Convert the records from the line containing "жиры (% max)" through the line containing "Reading left to right, list" into a Markdown table with the columns Row and Line, numbering each line and leaving out blank lines.

Stored dataset items:
____________
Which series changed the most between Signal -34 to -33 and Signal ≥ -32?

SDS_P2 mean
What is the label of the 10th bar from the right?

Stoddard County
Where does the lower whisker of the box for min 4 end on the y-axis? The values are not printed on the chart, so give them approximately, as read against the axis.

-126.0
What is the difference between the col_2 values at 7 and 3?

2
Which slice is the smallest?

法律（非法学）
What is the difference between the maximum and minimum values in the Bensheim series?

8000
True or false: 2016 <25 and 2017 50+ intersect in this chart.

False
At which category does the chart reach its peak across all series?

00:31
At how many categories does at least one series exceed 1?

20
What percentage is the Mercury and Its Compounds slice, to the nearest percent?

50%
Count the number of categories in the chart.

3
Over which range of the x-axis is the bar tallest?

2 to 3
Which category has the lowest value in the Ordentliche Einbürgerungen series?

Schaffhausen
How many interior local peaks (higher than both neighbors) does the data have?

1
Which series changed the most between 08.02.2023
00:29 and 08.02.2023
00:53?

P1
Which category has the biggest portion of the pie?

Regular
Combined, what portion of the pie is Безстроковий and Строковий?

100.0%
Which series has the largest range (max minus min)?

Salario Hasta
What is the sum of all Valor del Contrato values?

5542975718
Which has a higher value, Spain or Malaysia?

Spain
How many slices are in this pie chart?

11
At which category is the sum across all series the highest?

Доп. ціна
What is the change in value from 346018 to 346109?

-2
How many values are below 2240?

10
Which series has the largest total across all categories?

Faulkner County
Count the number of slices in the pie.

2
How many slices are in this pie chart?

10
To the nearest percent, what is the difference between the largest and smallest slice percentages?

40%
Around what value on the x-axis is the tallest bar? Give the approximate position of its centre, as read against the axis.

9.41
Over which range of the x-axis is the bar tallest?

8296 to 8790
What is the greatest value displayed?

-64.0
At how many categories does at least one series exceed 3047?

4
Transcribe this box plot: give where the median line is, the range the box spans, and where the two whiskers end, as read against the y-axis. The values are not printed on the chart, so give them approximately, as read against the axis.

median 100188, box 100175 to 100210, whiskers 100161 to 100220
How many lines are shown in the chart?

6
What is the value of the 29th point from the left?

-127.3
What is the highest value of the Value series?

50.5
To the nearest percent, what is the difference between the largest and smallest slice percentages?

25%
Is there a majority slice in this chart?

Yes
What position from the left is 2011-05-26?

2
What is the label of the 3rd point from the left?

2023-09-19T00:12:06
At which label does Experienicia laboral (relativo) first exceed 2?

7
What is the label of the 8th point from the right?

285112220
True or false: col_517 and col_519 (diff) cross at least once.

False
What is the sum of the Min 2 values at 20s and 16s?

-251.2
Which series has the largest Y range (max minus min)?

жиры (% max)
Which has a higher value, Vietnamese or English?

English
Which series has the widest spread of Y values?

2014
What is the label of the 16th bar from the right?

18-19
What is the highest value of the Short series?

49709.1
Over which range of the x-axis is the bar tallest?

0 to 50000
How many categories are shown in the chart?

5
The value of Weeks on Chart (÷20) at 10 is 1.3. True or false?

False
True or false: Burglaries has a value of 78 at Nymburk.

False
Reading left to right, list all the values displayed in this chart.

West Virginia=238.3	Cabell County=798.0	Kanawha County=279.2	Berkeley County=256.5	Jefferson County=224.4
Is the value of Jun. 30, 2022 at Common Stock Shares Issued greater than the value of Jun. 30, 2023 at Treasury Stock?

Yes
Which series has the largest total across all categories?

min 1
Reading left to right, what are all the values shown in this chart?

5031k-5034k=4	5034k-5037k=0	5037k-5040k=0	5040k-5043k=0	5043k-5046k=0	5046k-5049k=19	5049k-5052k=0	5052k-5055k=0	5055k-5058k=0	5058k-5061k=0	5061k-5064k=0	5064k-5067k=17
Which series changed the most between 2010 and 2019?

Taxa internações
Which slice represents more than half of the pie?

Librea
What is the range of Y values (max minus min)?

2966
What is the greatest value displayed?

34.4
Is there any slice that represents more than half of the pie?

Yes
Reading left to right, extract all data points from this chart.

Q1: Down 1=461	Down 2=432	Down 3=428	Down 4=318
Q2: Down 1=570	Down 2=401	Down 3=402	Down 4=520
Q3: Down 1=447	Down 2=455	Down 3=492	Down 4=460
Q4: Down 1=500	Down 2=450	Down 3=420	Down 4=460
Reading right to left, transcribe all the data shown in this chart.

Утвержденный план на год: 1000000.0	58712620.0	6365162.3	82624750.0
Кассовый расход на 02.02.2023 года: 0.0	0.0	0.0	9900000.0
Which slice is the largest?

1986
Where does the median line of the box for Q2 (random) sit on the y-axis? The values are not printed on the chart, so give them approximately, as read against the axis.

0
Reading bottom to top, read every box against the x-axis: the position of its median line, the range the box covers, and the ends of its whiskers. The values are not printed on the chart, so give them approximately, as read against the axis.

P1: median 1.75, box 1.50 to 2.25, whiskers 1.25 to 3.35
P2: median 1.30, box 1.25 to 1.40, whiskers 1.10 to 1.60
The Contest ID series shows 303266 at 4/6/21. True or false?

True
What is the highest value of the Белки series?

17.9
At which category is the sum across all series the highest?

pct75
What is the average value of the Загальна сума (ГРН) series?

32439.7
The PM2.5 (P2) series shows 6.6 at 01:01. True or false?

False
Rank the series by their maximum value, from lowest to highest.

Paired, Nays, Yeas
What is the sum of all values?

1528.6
____________
Task response>
| Row | Line |
|---|---|
| 1 | жиры (% max) |
| 2 | Which has a higher value, Vietnamese or English? |
| 3 | English |
| 4 | Which series has the widest spread of Y values? |
| 5 | 2014 |
| 6 | What is the label of the 16th bar from the right? |
| 7 | 18-19 |
| 8 | What is the highest value of the Short series? |
| 9 | 49709.1 |
| 10 | Over which range of the x-axis is the bar tallest? |
| 11 | 0 to 50000 |
| 12 | How many categories are shown in the chart? |
| 13 | 5 |
| 14 | The value of Weeks on Chart (÷20) at 10 is 1.3. True or false? |
| 15 | False |
| 16 | True or false: Burglaries has a value of 78 at Nymburk. |
| 17 | False |
| 18 | Reading left to right, list all the values displayed in this chart. |